### MATERIAL SHOWN
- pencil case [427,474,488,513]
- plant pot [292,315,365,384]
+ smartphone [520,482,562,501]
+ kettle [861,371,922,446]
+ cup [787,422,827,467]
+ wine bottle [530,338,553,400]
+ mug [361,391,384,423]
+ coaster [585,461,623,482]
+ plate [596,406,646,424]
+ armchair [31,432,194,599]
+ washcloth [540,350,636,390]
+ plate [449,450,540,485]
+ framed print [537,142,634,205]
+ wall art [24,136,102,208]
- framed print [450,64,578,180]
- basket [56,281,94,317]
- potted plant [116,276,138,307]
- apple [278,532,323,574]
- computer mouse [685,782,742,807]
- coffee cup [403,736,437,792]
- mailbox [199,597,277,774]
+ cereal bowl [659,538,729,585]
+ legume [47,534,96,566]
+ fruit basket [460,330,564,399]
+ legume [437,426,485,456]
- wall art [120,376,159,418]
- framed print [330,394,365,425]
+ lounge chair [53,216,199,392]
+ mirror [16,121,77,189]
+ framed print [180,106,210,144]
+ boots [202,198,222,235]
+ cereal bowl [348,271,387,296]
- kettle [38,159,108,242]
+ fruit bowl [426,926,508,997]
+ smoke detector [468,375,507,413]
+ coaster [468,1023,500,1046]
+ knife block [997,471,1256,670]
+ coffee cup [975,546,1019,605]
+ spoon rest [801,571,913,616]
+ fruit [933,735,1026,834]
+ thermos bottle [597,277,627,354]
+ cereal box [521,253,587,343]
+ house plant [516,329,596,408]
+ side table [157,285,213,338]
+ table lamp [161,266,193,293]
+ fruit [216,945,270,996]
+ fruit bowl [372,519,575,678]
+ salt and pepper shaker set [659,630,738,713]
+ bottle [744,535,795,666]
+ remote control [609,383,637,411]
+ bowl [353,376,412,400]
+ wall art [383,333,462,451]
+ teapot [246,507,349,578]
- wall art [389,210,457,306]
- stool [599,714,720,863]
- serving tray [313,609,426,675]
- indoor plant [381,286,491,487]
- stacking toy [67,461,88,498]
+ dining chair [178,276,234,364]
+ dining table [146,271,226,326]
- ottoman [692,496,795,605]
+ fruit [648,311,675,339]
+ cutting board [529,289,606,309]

### WORK REQUIRED
Wherever a line in the records contains the word "bottle", copy that line.

### SOLVED EXERCISE
+ wine bottle [530,338,553,400]
+ thermos bottle [597,277,627,354]
+ bottle [744,535,795,666]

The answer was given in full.